== Task inputs ==

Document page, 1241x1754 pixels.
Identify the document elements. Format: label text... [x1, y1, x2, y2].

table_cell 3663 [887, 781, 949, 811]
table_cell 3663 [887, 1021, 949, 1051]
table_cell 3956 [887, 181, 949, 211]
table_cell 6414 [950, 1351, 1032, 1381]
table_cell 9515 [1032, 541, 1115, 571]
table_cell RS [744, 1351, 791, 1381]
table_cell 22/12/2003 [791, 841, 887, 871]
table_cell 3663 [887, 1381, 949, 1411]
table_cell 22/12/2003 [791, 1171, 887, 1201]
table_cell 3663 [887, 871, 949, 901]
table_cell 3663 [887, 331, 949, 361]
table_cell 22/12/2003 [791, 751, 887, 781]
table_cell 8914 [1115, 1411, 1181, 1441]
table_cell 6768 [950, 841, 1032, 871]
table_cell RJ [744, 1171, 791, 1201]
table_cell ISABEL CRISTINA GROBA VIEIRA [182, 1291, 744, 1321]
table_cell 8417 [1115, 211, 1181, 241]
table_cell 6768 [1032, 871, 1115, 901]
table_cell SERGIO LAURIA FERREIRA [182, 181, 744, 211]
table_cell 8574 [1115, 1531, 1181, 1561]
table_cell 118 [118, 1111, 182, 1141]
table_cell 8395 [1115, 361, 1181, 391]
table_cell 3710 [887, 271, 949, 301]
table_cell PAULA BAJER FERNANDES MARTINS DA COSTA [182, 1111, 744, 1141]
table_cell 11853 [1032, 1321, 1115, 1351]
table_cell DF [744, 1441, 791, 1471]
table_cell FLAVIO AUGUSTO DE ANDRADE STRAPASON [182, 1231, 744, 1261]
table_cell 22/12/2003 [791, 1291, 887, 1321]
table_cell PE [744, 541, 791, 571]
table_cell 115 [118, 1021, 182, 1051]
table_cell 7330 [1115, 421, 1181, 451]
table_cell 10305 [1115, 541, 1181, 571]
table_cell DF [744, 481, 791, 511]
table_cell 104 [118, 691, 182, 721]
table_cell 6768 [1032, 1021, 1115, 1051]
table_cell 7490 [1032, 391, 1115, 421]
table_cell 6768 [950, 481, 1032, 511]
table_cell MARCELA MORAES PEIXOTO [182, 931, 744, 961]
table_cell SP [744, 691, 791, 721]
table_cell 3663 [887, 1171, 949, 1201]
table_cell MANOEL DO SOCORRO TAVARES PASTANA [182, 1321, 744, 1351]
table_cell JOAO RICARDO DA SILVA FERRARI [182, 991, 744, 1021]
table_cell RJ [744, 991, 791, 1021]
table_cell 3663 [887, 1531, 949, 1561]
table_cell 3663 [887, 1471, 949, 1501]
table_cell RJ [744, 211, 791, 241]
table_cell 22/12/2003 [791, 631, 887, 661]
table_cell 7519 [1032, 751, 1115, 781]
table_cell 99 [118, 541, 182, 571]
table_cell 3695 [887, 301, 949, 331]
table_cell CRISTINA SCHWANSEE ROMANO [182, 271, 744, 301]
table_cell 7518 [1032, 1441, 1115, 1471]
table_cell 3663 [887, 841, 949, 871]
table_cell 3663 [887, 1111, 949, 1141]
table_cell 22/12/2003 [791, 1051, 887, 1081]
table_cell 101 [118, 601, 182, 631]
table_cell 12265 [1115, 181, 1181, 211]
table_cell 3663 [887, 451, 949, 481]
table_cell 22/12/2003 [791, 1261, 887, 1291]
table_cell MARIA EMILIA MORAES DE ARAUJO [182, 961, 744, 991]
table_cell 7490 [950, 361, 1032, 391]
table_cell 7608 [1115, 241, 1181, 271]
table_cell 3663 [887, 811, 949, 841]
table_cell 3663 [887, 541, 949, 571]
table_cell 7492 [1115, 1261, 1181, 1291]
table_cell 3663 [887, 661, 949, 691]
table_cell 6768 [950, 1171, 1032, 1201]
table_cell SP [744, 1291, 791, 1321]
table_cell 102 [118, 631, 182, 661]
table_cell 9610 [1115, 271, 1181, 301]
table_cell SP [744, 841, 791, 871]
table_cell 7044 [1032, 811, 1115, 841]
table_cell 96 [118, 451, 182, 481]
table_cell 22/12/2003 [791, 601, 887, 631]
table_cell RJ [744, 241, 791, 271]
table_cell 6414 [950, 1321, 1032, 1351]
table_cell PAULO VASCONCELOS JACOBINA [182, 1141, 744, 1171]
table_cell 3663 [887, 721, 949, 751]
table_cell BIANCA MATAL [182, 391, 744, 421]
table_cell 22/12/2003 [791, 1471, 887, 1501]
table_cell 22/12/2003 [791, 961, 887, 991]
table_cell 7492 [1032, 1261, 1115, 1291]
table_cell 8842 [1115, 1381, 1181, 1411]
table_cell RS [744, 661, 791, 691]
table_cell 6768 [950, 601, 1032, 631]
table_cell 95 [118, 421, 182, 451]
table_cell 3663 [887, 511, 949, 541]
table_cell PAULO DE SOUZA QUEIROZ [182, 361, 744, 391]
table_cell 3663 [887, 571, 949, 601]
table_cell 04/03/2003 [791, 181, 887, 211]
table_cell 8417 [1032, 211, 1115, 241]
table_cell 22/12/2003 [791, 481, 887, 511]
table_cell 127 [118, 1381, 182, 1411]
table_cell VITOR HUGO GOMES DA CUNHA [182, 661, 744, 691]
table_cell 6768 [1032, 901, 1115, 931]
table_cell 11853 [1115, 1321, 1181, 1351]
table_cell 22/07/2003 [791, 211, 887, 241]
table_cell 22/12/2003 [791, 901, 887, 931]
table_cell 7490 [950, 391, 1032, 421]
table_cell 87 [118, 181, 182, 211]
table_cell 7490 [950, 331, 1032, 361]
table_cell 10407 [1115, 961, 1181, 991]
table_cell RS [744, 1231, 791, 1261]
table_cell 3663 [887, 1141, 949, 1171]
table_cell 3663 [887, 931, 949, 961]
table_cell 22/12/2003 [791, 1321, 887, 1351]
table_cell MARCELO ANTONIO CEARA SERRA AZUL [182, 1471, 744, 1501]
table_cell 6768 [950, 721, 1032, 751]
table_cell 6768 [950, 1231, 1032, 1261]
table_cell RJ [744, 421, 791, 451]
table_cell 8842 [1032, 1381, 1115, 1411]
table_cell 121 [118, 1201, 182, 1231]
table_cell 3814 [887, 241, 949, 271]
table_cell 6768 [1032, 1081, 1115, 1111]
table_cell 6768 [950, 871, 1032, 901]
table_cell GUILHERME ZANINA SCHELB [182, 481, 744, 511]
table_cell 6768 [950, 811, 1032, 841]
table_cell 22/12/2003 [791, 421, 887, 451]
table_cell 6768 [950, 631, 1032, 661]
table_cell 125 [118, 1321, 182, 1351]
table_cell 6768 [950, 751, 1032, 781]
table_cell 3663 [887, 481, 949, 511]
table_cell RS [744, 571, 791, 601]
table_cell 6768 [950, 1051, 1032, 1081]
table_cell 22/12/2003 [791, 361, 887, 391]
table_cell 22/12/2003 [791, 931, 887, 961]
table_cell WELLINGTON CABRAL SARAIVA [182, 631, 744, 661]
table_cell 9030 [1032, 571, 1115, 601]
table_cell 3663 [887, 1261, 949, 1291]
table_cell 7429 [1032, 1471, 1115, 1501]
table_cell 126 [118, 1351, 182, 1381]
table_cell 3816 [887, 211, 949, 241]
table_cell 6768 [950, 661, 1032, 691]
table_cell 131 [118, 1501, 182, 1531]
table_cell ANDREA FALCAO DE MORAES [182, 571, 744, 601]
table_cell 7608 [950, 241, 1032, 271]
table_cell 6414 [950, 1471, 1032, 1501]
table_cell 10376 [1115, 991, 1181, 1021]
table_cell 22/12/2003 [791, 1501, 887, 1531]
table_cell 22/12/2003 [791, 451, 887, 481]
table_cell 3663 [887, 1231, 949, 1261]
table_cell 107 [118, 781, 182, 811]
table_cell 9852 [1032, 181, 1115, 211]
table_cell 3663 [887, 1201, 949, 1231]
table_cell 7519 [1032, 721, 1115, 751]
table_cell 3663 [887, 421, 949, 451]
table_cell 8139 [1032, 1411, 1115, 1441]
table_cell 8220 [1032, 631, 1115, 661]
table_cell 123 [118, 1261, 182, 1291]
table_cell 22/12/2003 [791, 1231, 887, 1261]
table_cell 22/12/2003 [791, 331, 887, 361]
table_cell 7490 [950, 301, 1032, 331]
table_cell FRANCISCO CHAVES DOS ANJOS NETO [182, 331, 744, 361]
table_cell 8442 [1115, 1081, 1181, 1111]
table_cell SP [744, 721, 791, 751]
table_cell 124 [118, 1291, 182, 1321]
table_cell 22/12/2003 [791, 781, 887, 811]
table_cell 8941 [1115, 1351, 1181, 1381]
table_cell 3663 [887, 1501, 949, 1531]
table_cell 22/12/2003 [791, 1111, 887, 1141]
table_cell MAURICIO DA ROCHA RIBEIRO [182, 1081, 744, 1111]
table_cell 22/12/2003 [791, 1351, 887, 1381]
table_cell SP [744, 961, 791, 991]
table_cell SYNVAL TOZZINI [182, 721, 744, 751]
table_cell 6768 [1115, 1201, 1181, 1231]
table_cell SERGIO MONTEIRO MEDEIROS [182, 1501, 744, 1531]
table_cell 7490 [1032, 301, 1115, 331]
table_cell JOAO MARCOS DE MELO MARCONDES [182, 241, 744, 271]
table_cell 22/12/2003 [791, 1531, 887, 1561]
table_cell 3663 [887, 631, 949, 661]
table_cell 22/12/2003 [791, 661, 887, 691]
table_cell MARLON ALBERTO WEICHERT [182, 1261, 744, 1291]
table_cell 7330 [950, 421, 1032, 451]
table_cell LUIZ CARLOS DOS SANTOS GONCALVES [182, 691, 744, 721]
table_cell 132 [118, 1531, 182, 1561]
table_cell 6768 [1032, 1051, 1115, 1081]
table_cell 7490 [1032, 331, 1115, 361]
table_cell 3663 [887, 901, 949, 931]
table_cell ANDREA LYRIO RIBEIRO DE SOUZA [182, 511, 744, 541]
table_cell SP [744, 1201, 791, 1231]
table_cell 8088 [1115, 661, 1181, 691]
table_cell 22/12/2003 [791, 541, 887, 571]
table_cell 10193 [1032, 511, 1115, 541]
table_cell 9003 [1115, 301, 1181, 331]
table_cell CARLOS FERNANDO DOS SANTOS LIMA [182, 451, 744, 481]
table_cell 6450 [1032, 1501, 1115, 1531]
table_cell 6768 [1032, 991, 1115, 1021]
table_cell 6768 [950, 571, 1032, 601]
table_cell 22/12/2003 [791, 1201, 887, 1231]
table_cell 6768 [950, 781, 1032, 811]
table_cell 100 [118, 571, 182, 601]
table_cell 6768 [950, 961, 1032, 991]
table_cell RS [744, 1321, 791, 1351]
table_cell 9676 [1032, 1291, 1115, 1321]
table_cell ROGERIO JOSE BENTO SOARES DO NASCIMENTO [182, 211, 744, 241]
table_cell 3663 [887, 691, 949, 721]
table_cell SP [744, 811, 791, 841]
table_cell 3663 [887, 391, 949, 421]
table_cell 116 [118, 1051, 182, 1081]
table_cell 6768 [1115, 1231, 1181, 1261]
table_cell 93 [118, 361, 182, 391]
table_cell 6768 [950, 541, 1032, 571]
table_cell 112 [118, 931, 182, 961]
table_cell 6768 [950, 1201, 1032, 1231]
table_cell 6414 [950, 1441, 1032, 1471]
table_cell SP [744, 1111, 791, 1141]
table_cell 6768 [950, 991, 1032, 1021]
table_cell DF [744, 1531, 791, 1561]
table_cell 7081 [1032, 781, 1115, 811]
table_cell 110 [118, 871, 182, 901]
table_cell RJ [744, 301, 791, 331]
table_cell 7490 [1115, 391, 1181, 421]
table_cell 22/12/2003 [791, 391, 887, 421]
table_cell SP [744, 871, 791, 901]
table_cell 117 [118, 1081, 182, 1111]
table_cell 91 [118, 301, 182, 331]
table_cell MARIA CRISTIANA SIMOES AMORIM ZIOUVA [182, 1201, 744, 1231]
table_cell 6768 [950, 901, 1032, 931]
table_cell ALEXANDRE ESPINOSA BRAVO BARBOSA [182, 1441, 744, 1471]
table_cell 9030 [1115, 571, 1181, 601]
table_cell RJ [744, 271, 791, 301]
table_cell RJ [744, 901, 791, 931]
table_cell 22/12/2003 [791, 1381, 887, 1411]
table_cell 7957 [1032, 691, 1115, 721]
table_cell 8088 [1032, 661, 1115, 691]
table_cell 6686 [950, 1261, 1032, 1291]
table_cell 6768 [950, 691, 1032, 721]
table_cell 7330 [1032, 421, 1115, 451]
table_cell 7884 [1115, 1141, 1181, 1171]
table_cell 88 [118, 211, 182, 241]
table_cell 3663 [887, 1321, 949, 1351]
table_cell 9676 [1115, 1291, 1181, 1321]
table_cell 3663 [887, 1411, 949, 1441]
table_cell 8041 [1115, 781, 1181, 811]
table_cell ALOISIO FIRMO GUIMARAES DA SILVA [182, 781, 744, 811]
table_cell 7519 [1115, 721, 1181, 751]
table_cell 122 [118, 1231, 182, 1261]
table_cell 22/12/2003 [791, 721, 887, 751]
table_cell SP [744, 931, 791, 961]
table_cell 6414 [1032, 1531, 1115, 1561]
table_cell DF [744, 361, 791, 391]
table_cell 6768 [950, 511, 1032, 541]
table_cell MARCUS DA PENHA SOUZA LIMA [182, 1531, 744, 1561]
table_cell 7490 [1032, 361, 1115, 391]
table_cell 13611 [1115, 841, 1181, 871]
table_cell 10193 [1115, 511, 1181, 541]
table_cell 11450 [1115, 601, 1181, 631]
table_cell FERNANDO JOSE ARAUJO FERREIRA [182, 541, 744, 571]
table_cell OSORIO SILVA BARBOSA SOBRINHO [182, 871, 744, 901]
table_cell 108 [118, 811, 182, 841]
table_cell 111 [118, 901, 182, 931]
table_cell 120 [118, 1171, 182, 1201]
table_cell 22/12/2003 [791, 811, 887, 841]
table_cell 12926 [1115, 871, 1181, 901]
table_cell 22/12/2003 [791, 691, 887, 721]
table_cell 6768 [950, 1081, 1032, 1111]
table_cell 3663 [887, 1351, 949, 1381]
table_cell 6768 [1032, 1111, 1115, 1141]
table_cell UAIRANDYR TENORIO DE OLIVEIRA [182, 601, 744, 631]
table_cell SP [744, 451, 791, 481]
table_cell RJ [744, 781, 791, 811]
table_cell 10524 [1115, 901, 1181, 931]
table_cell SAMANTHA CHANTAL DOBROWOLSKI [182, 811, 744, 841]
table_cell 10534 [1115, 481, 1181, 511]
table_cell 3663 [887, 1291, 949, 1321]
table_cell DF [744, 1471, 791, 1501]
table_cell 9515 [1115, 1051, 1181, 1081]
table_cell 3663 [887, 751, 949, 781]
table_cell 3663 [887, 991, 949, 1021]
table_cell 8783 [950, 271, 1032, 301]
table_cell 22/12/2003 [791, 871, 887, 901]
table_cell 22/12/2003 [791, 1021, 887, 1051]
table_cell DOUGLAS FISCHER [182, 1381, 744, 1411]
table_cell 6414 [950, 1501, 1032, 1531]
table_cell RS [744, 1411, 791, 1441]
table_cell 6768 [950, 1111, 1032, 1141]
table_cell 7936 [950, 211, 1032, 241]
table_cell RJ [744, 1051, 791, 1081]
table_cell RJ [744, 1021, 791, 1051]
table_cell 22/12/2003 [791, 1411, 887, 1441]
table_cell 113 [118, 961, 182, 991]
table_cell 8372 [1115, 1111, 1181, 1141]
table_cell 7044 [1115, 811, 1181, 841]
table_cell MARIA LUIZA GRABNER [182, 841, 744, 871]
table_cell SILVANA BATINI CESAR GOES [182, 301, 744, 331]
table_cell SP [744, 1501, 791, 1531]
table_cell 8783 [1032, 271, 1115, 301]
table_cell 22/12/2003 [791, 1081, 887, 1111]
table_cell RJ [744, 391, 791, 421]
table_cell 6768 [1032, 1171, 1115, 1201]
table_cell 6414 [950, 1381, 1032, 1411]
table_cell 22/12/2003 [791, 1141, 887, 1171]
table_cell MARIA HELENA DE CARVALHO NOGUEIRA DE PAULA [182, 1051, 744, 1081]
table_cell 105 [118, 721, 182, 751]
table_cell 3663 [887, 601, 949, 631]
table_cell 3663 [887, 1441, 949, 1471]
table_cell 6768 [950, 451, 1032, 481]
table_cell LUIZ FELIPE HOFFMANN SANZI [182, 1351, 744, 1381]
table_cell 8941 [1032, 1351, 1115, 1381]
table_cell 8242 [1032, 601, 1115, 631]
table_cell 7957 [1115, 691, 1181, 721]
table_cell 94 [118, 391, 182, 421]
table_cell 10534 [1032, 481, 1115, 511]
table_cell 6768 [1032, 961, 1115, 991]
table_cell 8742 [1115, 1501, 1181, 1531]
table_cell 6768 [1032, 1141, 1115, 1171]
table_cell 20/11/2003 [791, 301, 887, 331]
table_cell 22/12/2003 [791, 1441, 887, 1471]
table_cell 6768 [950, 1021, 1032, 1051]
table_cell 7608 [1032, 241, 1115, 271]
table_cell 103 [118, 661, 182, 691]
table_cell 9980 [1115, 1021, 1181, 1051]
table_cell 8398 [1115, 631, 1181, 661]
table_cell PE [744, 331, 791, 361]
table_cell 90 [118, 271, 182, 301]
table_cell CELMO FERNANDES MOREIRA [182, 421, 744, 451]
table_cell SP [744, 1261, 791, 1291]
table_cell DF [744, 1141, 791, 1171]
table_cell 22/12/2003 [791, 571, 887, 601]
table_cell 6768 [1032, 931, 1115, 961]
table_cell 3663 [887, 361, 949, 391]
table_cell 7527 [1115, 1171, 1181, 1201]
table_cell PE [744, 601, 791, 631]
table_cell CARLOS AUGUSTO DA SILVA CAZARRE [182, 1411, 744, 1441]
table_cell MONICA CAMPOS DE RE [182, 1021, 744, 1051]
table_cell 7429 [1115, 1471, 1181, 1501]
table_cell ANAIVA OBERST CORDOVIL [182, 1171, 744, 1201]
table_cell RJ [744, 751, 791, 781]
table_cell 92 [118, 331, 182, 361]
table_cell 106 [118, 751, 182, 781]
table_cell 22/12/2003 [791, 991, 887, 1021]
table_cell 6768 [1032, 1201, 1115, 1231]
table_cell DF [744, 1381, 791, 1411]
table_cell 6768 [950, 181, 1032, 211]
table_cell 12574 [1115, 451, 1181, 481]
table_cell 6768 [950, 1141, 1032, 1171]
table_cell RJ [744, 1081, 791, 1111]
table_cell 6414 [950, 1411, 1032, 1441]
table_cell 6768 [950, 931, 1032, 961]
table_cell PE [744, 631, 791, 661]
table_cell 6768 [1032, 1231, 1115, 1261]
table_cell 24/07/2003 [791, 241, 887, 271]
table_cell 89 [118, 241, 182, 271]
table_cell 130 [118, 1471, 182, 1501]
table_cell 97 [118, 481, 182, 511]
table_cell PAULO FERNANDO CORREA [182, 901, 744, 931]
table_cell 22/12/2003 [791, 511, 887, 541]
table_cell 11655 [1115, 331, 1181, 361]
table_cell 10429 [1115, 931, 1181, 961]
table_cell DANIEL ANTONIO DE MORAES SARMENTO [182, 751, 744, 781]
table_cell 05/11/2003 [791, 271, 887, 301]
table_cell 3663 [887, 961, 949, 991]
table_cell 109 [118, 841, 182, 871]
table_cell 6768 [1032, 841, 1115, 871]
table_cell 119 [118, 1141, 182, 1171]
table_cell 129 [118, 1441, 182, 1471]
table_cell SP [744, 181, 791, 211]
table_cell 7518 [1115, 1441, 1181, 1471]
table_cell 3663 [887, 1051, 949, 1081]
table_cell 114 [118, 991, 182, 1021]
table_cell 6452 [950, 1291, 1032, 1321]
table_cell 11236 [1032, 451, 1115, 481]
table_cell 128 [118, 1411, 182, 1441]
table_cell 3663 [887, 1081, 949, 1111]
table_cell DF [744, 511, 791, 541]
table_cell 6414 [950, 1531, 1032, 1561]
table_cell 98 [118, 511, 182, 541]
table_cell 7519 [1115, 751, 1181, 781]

===

◆ Exercise objective ◆
Recast everything from the line containing "table_cell 3663 [887, 781, 949, 811]" down to the line containing "table_cell 8914 [1115, 1411, 1181, 1441]", both included, as a Markdown table with the columns Row and Entry line, numbering each line and skipping any blank ones.

◆ Full answer ◆
| Row | Entry line |
|---|---|
| 1 | table_cell 3663 [887, 781, 949, 811] |
| 2 | table_cell 3663 [887, 1021, 949, 1051] |
| 3 | table_cell 3956 [887, 181, 949, 211] |
| 4 | table_cell 6414 [950, 1351, 1032, 1381] |
| 5 | table_cell 9515 [1032, 541, 1115, 571] |
| 6 | table_cell RS [744, 1351, 791, 1381] |
| 7 | table_cell 22/12/2003 [791, 841, 887, 871] |
| 8 | table_cell 3663 [887, 1381, 949, 1411] |
| 9 | table_cell 22/12/2003 [791, 1171, 887, 1201] |
| 10 | table_cell 3663 [887, 871, 949, 901] |
| 11 | table_cell 3663 [887, 331, 949, 361] |
| 12 | table_cell 22/12/2003 [791, 751, 887, 781] |
| 13 | table_cell 8914 [1115, 1411, 1181, 1441] |